Oh, and Chapter 13 Trustees *hate* fee apps, and will do their best to make your life difficult if you file them.
Cathy says
You’ve obviously got to be efficient about preparing the app and disciplined about doing it. If you don’t, you’re always providing the unexpected services at your own expense.
We have case law in the 9th Circuit that says that you can be paid for the preparation of the fee app. Don’t tell me the Chapter 11 boys are doing theirs gratis?
I don’t think I’ve ever had a Chapter 13 trustee object to a fee app. Either I have my trustees trained better than you do, Brett, or it’s a trustee to trustee thing.
If the judges and the trustees want quality representation for debtors, they have to support the fees necessary to make a living in the business.
F. Bennett Callicoat says
I’m torn about this issue.
10 short months ago I escaped my last firm, which was stuck in the 80’s with hourly billing for consumer bankruptcies. I literally spent a third of my time trying to track what should be a flat-fee practice.
Today, I’m my own boss and the first thing I jettisoned was hourly billing. I hate hourly billing and really and truly think it is borderline unethical for many reasons. But I also hate it because it is an inefficient use of my time.
Additionally, in the course of dumping my old “hourly billing” model and going to a flat fee model, I’ve increased my revenues and receipts on the order of 140%.

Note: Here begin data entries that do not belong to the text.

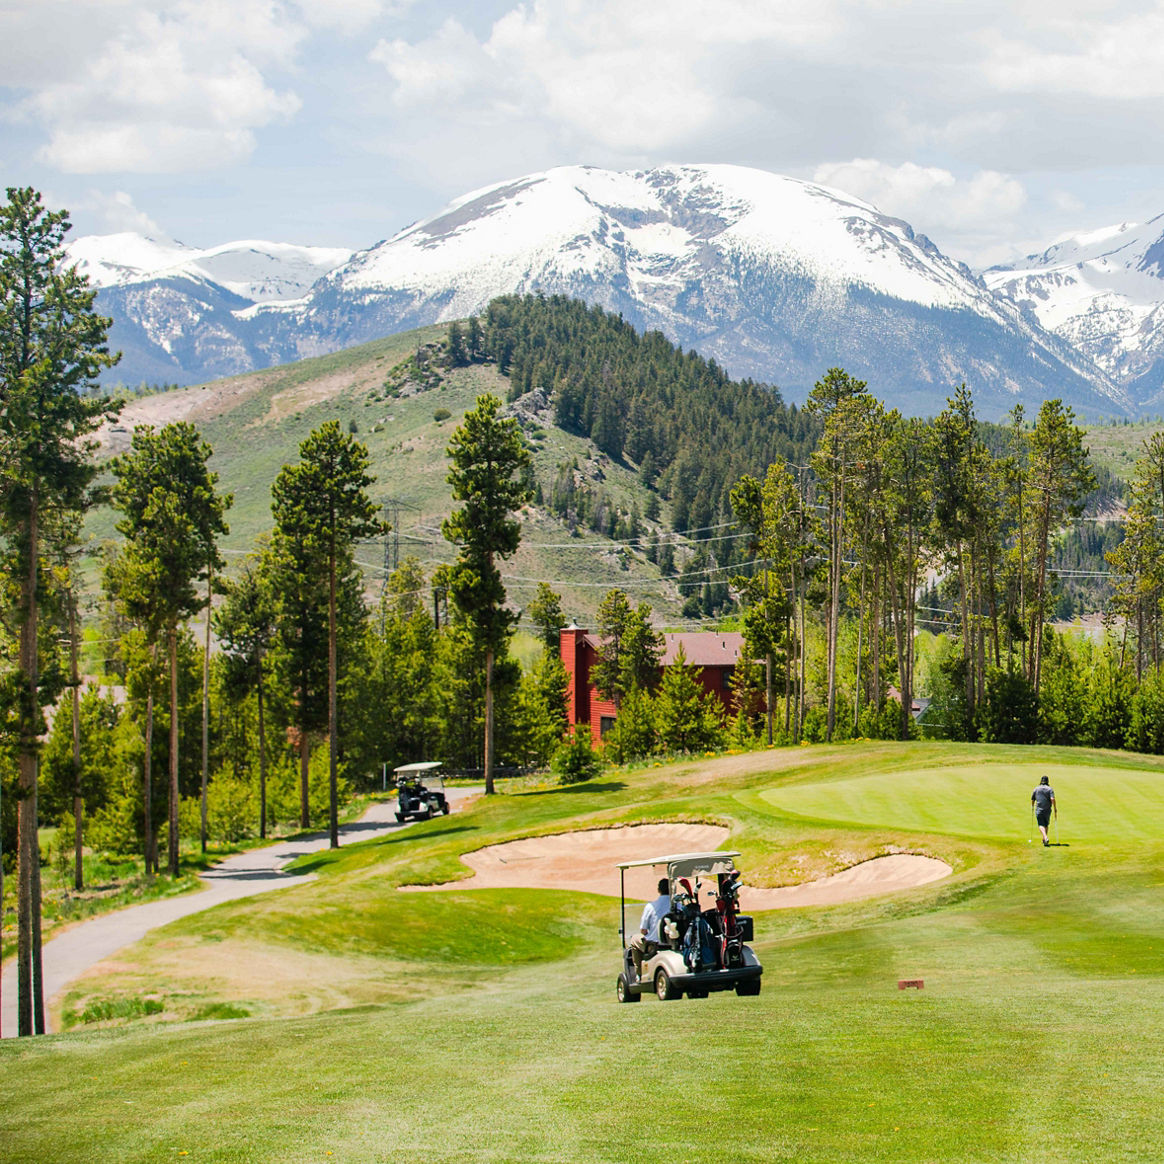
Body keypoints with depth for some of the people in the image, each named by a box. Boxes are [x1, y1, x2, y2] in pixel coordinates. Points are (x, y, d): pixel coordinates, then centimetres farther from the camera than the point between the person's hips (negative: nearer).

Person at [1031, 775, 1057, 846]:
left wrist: (1033, 807, 31)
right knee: (1046, 824, 18)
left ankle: (1045, 838, -29)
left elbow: (1032, 800, 12)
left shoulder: (1036, 789, 5)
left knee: (1041, 825, -6)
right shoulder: (1050, 789, -2)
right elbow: (1052, 799, -14)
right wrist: (1055, 809, -7)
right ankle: (1044, 840, 25)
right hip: (1047, 810, 1)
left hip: (1039, 809, -1)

That said, I reject the “do it quick and cheap” model that a flat fee tends to push you into. I pride myself of being the best consumer bankruptcy lawyer in my city. I take a holistic view to serving my clients and offer services that no other bankruptcy lawyer offers, including post-bankruptcy counseling and financial planning.
Rock, meet hard place.
Cathy says
One of the nice things about a hybrid system where you contract for a minimum fee and the possibility of seeking additional fees is that you can assure the client that your minimum is your best estimate of what it will cost, and doesn’t include a cushion to make the next case feasible. If your client has additional issues or things change, the fee increases, but only when and if the need arises.